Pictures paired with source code
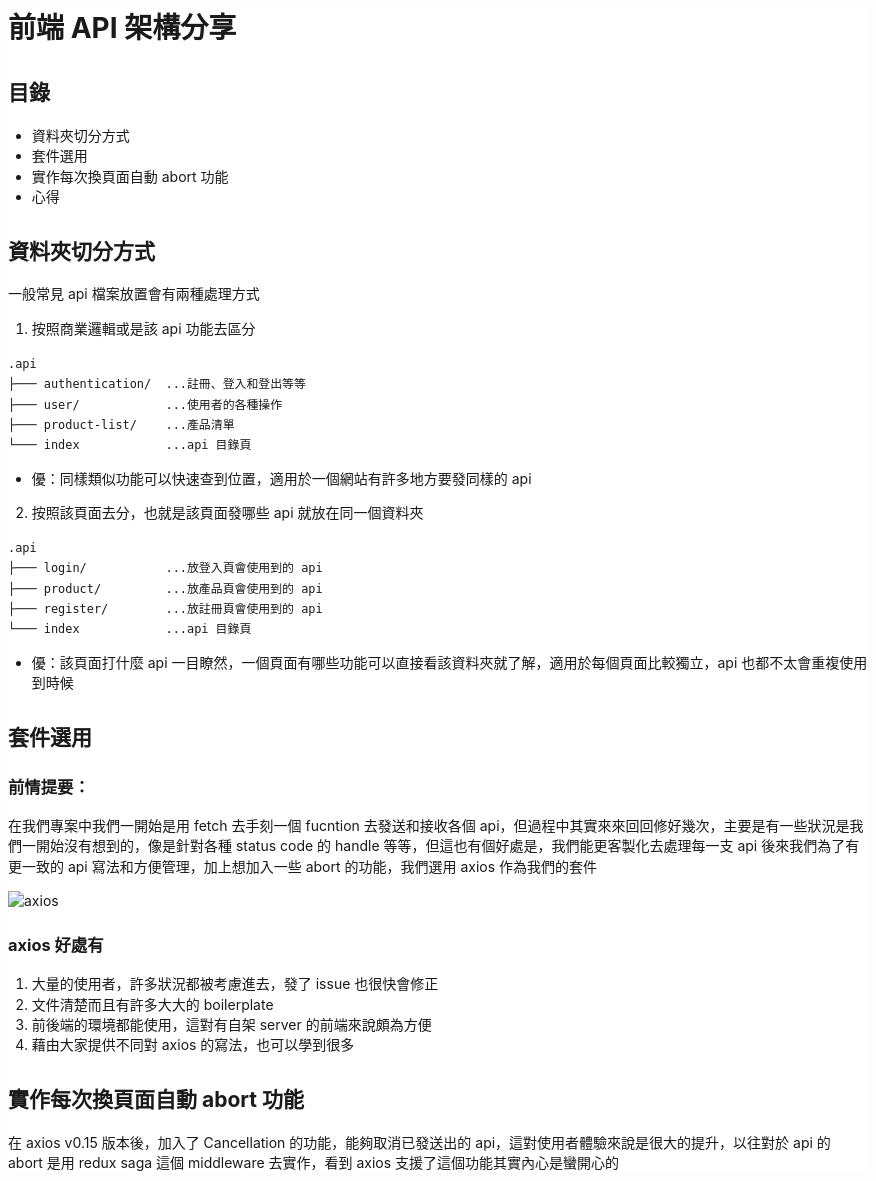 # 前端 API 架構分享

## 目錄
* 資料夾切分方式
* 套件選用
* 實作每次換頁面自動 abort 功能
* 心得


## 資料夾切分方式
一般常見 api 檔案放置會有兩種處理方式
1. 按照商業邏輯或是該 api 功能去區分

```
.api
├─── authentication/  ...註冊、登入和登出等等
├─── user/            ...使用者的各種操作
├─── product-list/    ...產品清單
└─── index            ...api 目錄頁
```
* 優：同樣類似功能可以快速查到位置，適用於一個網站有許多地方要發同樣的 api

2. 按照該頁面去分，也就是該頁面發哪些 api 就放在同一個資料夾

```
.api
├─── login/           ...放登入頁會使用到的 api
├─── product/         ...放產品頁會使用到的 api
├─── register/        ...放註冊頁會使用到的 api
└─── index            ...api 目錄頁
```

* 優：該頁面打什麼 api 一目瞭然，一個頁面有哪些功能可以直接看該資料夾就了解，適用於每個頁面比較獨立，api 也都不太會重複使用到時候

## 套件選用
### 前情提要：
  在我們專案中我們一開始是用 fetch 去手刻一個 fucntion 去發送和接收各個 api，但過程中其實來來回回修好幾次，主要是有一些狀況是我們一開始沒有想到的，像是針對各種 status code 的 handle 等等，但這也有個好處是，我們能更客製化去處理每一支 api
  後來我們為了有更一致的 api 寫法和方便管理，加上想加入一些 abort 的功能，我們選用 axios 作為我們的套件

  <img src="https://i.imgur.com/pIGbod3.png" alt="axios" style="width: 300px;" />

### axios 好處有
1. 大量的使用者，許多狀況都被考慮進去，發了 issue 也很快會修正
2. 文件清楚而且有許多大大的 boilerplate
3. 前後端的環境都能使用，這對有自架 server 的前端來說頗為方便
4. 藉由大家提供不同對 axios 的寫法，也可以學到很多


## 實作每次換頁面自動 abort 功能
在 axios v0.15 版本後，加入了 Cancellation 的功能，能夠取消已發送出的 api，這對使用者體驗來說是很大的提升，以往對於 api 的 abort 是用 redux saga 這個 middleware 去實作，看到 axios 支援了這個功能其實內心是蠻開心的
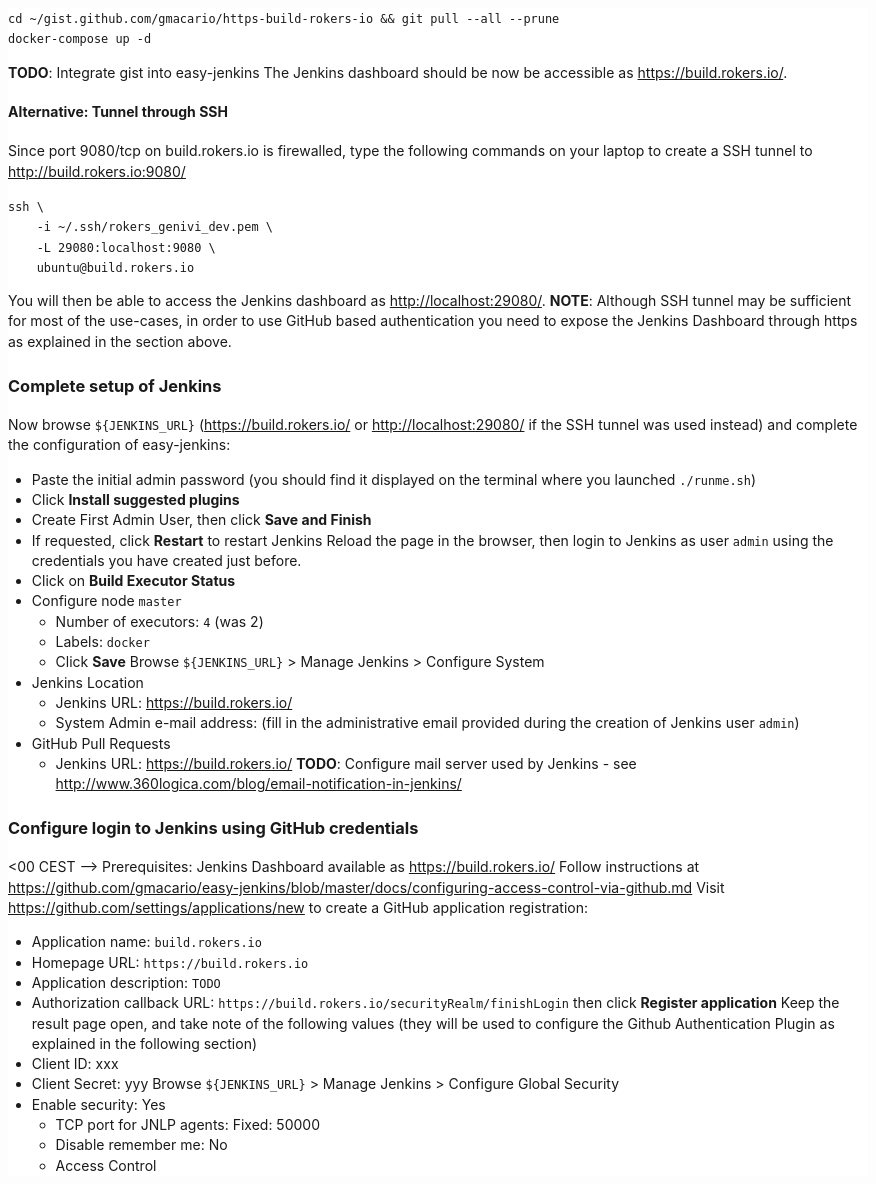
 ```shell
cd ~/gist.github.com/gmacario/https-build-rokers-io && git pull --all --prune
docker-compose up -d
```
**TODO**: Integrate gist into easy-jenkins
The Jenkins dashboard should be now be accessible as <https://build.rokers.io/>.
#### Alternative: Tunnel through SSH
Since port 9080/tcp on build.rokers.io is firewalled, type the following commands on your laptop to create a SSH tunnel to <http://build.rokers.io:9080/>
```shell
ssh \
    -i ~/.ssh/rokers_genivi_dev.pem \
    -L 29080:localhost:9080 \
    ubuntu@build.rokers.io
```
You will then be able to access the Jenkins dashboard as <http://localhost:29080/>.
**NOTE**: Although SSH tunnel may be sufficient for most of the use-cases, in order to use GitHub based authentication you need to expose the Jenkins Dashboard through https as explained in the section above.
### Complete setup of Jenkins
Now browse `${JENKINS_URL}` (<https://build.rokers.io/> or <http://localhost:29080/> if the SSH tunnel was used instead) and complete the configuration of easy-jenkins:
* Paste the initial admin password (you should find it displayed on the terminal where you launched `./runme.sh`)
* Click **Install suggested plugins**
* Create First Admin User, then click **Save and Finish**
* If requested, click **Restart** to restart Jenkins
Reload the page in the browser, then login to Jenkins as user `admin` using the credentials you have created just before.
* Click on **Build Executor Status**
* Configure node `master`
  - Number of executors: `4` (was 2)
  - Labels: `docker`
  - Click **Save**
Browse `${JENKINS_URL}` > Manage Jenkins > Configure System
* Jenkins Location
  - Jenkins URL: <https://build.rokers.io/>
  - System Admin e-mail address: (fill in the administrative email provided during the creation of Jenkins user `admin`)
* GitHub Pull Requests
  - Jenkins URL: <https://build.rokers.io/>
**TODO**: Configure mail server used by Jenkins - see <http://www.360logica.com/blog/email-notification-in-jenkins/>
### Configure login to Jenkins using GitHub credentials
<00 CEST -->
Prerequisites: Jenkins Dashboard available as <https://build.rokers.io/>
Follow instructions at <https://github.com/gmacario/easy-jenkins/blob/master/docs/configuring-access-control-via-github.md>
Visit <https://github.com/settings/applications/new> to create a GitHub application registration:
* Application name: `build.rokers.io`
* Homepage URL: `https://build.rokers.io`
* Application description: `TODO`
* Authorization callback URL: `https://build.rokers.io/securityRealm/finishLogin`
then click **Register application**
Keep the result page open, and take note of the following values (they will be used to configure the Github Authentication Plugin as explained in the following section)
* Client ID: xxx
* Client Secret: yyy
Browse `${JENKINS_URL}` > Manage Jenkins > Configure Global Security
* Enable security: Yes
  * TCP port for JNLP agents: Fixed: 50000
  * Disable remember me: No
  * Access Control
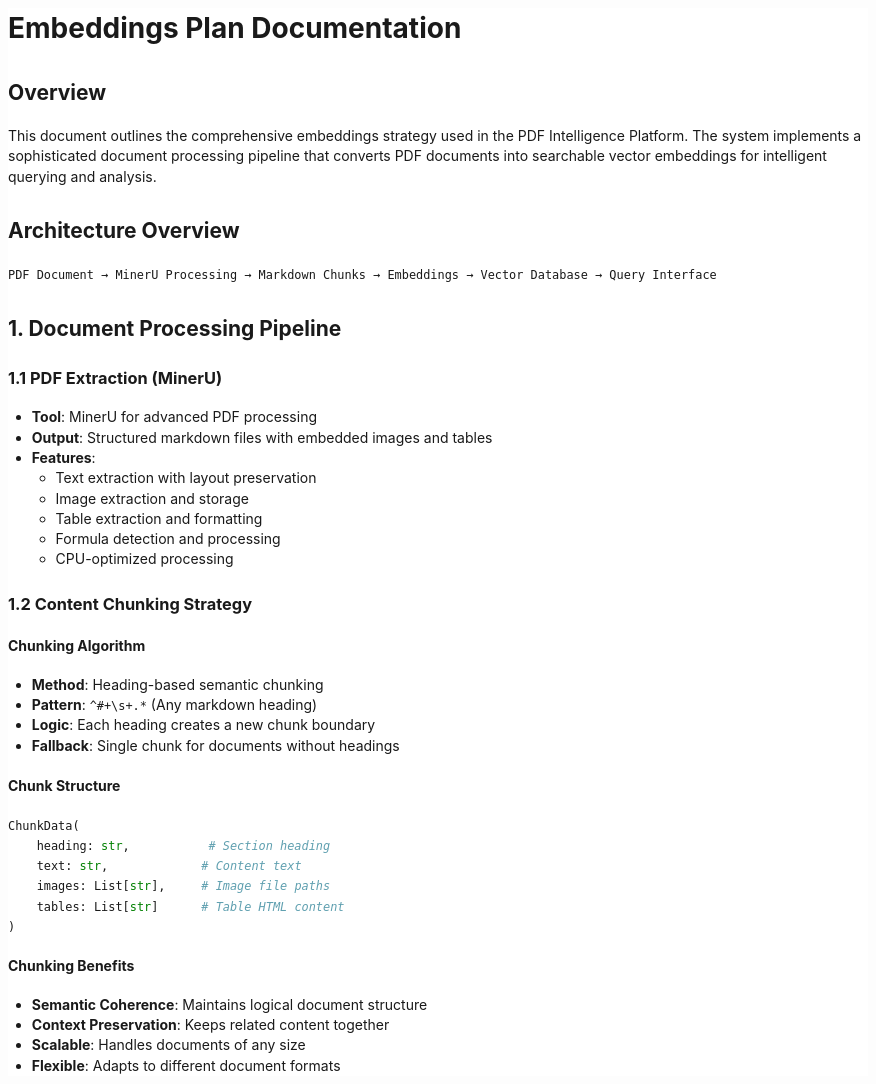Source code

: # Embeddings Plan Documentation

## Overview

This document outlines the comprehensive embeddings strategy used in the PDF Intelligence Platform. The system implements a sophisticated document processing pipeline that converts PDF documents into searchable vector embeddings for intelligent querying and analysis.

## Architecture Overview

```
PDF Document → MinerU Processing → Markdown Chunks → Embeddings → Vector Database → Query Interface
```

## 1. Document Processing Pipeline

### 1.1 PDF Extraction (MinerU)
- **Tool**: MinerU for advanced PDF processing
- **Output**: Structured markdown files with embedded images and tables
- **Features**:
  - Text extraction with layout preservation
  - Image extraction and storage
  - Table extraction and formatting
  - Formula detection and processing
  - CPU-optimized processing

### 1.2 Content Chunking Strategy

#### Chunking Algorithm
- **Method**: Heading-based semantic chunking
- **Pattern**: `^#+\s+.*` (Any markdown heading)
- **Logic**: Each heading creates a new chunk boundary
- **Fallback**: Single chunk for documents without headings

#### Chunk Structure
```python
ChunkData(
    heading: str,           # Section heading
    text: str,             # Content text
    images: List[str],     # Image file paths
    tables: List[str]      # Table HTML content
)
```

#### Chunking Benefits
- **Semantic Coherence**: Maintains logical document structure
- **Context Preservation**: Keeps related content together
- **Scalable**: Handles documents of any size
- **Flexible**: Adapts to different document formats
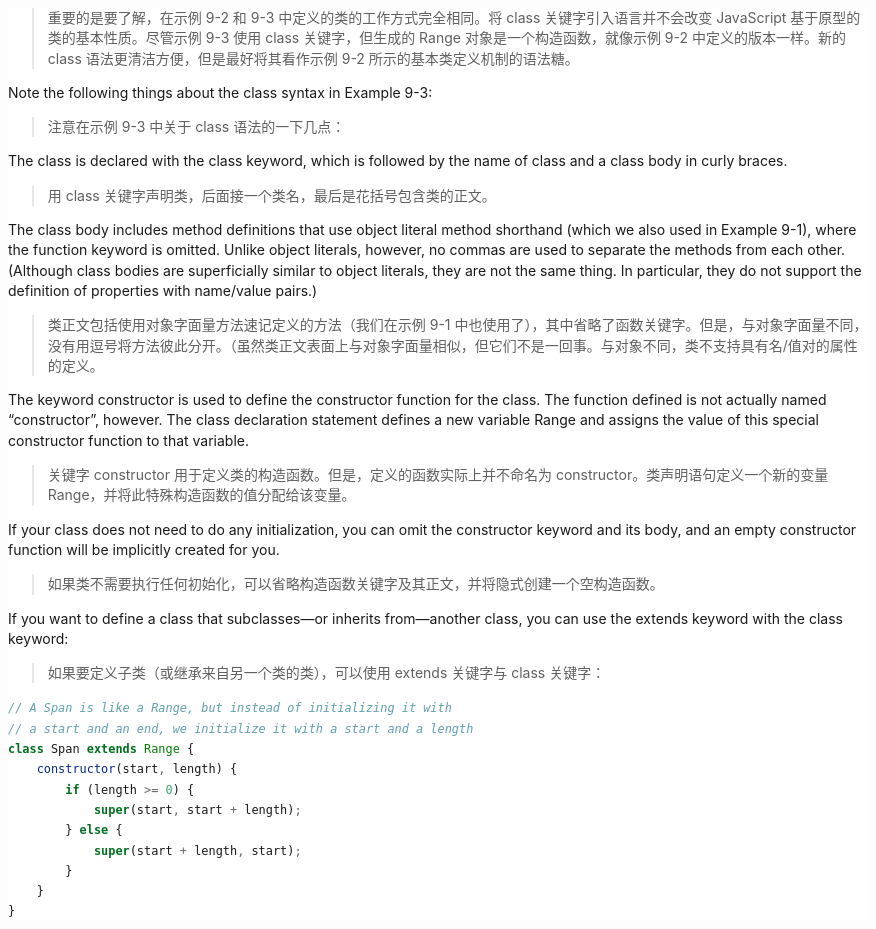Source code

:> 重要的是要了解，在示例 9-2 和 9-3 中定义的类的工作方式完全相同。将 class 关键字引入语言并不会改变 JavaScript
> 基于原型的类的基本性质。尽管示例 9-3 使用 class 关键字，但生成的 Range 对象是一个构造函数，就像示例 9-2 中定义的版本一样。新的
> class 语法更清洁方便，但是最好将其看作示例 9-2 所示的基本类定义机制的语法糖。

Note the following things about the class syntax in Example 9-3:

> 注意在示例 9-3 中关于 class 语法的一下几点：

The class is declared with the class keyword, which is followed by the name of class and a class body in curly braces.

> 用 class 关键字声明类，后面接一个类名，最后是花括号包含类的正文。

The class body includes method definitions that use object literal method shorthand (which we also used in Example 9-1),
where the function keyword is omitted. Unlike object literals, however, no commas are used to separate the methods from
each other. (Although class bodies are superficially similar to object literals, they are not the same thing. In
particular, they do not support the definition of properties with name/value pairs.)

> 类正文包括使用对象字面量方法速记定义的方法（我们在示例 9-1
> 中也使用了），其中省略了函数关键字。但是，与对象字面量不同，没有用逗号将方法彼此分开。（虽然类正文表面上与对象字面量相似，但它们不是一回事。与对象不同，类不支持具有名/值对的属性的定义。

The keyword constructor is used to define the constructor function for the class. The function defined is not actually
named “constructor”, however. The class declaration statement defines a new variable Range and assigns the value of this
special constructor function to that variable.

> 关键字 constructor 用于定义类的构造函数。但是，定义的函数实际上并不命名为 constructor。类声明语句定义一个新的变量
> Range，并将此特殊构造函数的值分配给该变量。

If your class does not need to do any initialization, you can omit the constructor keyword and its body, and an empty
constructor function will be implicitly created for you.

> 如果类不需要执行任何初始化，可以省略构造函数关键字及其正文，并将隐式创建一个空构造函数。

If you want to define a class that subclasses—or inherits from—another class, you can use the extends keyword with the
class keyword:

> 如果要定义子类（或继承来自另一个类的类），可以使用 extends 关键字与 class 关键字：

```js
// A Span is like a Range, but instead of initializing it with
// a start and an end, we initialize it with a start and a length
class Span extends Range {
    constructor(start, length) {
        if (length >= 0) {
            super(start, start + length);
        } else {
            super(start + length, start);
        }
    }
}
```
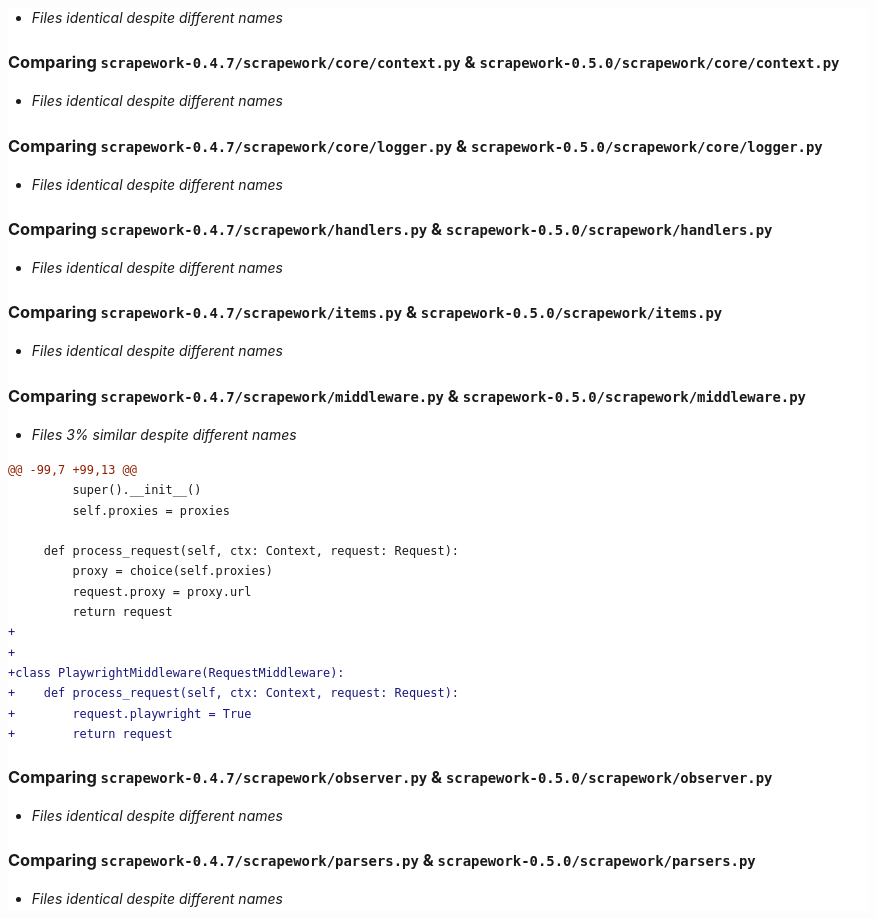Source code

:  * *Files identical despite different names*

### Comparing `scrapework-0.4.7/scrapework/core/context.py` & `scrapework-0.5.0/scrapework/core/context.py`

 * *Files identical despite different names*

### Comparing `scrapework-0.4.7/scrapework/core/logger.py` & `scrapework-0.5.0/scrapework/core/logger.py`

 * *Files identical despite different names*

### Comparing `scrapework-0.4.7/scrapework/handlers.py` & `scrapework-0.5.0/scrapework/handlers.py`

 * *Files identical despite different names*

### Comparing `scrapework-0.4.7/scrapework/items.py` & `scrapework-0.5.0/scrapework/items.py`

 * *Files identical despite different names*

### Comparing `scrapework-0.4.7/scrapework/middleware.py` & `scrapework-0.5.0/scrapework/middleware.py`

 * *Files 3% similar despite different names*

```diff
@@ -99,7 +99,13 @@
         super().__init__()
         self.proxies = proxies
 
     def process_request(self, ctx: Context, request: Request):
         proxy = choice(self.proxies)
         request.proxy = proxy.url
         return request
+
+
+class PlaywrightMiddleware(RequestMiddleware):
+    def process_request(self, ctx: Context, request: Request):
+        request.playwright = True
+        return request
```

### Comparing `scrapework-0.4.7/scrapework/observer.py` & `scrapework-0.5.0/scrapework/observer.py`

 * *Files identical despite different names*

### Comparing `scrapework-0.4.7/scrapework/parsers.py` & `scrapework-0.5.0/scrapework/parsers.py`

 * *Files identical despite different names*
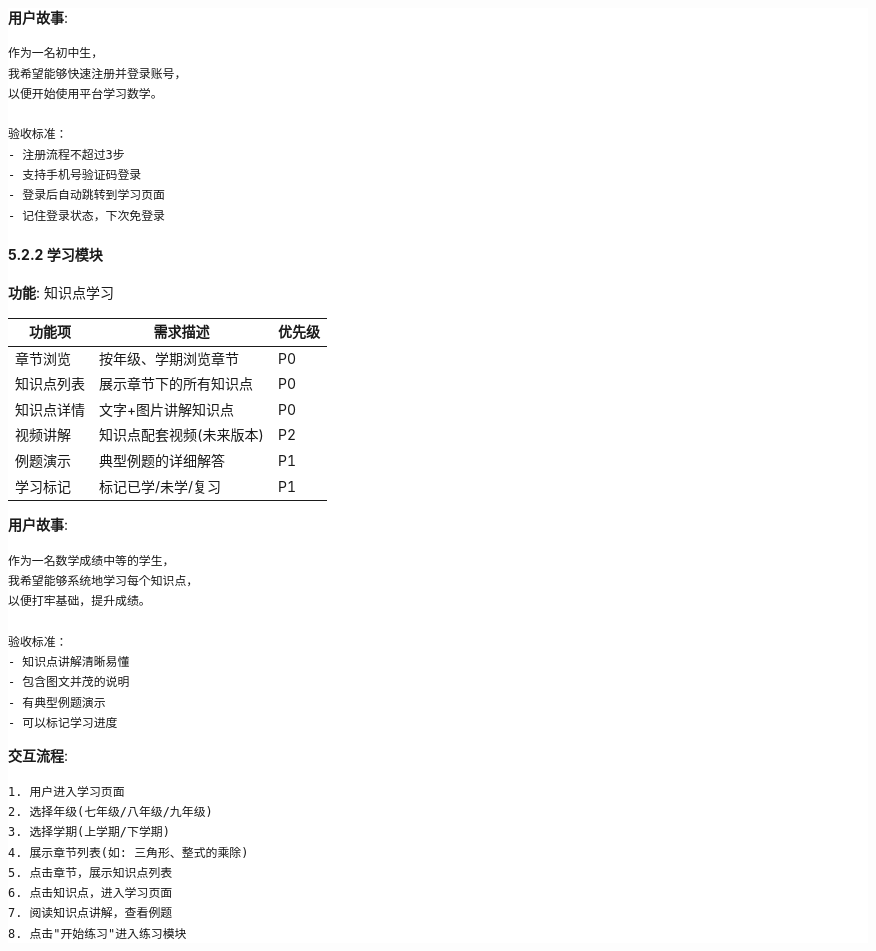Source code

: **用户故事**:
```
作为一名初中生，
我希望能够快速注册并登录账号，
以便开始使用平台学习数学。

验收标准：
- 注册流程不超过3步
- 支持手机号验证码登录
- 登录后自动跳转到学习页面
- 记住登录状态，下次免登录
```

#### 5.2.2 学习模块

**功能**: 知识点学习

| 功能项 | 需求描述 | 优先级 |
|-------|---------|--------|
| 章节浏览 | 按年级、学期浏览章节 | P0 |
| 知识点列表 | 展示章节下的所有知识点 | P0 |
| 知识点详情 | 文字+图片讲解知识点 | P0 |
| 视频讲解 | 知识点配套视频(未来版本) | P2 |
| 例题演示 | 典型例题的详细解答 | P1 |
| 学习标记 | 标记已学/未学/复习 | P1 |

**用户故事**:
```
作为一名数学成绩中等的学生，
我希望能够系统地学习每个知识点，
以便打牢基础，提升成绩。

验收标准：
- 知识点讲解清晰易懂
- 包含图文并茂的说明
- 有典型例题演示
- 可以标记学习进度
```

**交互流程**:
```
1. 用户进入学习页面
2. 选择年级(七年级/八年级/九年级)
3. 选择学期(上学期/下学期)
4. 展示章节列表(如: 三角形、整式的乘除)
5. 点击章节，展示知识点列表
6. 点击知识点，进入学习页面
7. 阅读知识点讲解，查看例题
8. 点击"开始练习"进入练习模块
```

§ **Task to complete**
Where does "your" appear in the records above? Copy every line that has it.

§ **Task output**
Since port 9080/tcp on build.rokers.io is firewalled, type the following commands on your laptop to create a SSH tunnel to <http://build.rokers.io:9080/>
If your class does not need to do any initialization, you can omit the constructor keyword and its body, and an empty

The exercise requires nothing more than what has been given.